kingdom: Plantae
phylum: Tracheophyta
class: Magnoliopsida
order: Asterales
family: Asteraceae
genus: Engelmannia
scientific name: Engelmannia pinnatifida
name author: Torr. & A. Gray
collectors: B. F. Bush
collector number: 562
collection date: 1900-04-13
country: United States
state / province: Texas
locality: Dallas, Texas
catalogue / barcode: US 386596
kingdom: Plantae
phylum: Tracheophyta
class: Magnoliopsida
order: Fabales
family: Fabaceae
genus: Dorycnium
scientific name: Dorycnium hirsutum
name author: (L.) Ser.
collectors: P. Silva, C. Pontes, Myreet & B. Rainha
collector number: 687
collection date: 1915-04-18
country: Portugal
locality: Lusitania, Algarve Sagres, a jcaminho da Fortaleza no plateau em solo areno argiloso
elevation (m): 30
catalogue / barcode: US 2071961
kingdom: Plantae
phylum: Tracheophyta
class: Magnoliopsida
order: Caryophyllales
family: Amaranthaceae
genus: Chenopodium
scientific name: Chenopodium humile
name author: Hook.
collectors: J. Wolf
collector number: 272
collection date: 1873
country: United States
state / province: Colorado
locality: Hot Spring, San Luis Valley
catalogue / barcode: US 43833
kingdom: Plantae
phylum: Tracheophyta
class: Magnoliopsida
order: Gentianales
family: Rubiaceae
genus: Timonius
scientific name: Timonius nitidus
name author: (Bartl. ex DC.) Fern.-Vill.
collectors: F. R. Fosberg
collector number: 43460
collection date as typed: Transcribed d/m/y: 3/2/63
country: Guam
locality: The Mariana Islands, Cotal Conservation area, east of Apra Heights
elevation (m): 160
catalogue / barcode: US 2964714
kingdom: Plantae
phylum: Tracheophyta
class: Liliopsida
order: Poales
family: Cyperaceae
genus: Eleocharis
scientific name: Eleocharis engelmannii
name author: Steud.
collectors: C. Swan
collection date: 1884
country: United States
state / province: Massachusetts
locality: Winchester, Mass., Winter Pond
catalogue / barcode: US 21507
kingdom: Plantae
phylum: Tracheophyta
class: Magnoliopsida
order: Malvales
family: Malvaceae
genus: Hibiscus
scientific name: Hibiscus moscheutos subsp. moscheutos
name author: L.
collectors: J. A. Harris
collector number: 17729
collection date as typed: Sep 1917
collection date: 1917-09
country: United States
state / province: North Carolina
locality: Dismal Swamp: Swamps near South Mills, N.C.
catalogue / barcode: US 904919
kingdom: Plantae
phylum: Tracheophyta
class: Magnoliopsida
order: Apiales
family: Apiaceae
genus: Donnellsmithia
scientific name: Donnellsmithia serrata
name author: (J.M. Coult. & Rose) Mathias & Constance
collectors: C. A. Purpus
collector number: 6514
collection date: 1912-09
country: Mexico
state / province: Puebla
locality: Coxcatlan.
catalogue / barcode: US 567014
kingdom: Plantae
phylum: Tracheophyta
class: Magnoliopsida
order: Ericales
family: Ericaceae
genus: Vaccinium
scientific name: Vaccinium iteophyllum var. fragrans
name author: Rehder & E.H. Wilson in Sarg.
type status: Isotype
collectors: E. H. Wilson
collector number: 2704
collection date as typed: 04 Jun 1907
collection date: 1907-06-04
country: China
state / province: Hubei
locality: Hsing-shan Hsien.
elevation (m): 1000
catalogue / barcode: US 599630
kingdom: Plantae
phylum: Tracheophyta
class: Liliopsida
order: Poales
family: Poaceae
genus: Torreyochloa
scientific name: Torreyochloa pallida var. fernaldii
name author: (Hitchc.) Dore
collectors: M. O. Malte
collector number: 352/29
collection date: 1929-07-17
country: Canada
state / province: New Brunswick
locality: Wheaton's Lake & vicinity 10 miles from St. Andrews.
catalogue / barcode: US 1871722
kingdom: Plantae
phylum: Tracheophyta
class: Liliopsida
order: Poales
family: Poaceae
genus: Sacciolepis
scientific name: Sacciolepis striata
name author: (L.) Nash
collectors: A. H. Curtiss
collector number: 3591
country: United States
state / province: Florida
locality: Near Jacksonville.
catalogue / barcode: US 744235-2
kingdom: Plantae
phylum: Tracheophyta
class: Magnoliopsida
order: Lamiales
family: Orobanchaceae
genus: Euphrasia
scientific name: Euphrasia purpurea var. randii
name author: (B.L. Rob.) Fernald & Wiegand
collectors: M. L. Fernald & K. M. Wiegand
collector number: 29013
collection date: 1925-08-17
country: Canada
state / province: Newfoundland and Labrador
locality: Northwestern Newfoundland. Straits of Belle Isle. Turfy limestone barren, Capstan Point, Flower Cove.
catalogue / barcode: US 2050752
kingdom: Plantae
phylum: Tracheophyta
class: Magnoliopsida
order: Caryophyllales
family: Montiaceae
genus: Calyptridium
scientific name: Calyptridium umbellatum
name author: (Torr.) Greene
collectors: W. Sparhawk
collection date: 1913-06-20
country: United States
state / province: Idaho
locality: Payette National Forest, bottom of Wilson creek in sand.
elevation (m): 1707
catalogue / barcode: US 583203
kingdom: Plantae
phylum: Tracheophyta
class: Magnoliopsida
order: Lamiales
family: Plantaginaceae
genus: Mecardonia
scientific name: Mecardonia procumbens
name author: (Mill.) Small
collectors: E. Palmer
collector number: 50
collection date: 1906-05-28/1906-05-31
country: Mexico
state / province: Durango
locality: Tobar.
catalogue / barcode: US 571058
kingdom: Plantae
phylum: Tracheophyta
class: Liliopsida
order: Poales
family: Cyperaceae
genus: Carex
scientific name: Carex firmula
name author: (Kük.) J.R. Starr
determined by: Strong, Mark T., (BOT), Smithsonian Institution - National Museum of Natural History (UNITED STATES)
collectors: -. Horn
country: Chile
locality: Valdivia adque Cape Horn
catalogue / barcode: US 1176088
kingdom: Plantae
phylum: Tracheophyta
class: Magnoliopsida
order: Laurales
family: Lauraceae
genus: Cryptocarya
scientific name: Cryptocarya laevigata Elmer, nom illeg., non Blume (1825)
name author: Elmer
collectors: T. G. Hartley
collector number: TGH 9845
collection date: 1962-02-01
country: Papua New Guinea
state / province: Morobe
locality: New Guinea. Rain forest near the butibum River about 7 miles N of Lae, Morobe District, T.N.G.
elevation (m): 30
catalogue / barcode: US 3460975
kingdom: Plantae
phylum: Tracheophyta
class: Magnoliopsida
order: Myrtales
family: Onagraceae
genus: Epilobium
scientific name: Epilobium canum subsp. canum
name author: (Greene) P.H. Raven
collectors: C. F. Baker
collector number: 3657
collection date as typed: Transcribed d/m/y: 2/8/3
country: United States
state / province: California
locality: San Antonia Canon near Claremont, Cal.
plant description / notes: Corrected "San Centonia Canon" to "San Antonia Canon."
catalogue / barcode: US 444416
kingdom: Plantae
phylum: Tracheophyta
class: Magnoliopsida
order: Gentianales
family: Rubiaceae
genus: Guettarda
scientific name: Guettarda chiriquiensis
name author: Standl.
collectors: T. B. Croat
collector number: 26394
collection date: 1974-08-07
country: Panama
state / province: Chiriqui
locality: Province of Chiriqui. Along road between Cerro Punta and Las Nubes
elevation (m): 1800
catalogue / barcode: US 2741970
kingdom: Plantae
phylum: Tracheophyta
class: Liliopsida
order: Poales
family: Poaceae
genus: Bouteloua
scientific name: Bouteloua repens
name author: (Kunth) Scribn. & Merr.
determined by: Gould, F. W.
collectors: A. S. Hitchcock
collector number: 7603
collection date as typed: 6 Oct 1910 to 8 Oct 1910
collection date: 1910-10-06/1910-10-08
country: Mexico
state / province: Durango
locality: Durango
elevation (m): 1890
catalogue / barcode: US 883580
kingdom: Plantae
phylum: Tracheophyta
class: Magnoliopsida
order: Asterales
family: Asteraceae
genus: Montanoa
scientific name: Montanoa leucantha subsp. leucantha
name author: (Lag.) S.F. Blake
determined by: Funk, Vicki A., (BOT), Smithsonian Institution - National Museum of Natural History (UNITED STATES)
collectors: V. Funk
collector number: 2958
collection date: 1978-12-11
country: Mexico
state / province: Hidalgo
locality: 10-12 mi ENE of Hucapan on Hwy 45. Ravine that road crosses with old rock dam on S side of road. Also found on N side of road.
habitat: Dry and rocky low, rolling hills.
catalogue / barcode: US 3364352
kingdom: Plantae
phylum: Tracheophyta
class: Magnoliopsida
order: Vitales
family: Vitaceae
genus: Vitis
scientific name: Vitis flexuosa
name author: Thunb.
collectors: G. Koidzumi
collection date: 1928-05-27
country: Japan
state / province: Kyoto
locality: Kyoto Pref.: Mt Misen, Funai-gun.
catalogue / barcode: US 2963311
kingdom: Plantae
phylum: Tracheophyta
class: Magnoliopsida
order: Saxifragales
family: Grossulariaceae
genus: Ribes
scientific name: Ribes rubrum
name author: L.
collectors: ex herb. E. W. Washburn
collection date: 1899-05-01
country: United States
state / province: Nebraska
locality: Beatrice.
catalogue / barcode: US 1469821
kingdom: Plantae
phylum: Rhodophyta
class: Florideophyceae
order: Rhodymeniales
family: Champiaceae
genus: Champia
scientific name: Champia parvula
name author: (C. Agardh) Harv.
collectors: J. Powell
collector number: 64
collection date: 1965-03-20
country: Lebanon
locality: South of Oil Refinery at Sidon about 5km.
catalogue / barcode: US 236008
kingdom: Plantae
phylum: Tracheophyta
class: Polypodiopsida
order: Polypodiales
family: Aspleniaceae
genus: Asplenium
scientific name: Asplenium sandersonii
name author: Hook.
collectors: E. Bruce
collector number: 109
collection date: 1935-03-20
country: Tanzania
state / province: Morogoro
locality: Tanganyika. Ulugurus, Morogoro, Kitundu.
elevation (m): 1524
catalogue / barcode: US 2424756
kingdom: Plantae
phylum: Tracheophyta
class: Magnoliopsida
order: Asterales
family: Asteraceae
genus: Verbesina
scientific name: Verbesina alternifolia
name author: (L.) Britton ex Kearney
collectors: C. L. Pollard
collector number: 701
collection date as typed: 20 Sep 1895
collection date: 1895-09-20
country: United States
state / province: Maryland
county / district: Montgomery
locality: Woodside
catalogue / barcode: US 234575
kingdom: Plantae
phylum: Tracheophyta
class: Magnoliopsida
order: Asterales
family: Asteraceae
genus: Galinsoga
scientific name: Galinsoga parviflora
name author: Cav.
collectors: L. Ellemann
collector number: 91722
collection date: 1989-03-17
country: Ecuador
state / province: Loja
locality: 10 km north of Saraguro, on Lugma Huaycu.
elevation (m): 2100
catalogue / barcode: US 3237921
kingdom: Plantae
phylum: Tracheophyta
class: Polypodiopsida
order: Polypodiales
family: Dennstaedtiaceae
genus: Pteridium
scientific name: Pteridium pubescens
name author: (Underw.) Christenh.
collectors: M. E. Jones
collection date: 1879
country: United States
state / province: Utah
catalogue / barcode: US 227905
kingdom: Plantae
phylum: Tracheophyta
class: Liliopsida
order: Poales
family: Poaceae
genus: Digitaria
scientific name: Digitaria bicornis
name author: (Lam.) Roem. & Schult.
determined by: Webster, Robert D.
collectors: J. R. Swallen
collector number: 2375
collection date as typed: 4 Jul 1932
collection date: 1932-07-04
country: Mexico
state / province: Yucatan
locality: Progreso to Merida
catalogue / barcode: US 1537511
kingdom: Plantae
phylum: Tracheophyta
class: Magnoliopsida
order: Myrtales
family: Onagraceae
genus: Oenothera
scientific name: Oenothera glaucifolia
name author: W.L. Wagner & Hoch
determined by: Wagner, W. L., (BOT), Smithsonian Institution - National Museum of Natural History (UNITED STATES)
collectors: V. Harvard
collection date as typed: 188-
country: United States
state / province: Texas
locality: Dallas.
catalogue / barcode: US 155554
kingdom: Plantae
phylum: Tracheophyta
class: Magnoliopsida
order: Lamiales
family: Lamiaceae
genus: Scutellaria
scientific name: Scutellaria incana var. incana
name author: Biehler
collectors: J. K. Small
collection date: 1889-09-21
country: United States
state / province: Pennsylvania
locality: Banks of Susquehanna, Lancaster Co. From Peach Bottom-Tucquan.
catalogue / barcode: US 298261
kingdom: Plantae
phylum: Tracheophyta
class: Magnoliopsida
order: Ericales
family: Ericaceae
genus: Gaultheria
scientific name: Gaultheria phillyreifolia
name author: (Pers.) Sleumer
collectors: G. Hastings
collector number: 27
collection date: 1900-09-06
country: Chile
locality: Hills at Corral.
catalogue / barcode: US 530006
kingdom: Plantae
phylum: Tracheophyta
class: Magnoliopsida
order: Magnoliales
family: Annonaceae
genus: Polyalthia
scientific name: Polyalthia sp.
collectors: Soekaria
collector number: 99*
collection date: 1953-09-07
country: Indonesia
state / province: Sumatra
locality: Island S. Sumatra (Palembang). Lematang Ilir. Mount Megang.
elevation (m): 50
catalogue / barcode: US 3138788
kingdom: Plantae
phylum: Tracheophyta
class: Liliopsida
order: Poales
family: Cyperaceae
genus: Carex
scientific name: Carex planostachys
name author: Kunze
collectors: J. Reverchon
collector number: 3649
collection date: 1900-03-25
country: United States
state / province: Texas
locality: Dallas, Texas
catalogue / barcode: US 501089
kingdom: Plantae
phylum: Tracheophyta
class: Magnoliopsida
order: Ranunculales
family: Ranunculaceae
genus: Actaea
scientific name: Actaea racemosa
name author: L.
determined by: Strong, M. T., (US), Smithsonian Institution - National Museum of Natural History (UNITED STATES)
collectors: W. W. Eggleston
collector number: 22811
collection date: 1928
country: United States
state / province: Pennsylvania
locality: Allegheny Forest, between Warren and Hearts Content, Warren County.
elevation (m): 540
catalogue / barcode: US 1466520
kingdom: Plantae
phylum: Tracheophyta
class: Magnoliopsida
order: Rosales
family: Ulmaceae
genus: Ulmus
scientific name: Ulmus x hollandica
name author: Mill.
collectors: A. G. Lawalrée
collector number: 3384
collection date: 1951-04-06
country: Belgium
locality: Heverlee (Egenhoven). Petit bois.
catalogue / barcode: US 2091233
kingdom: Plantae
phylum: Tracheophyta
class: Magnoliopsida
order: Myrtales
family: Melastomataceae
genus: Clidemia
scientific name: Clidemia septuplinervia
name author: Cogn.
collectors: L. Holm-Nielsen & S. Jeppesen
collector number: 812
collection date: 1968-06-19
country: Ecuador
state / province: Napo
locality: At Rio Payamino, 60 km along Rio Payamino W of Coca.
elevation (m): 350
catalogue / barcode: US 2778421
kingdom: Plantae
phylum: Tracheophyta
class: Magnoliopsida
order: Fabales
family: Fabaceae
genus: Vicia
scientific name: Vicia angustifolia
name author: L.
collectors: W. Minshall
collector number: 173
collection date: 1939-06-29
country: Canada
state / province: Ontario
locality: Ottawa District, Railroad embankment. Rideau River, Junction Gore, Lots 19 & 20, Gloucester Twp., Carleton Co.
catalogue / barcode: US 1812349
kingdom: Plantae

____________________

Задание:
Можете оформить в виде нумерованного списка строки данных, начиная с самой первой и заканчивая строкой с «genus: Dorycnium» (обе включительно), без пустых строк?

Письменный ответ:
1. kingdom: Plantae
2. phylum: Tracheophyta
3. class: Magnoliopsida
4. order: Asterales
5. family: Asteraceae
6. genus: Engelmannia
7. scientific name: Engelmannia pinnatifida
8. name author: Torr. & A. Gray
9. collectors: B. F. Bush
10. collector number: 562
11. collection date: 1900-04-13
12. country: United States
13. state / province: Texas
14. locality: Dallas, Texas
15. catalogue / barcode: US 386596
16. kingdom: Plantae
17. phylum: Tracheophyta
18. class: Magnoliopsida
19. order: Fabales
20. family: Fabaceae
21. genus: Dorycnium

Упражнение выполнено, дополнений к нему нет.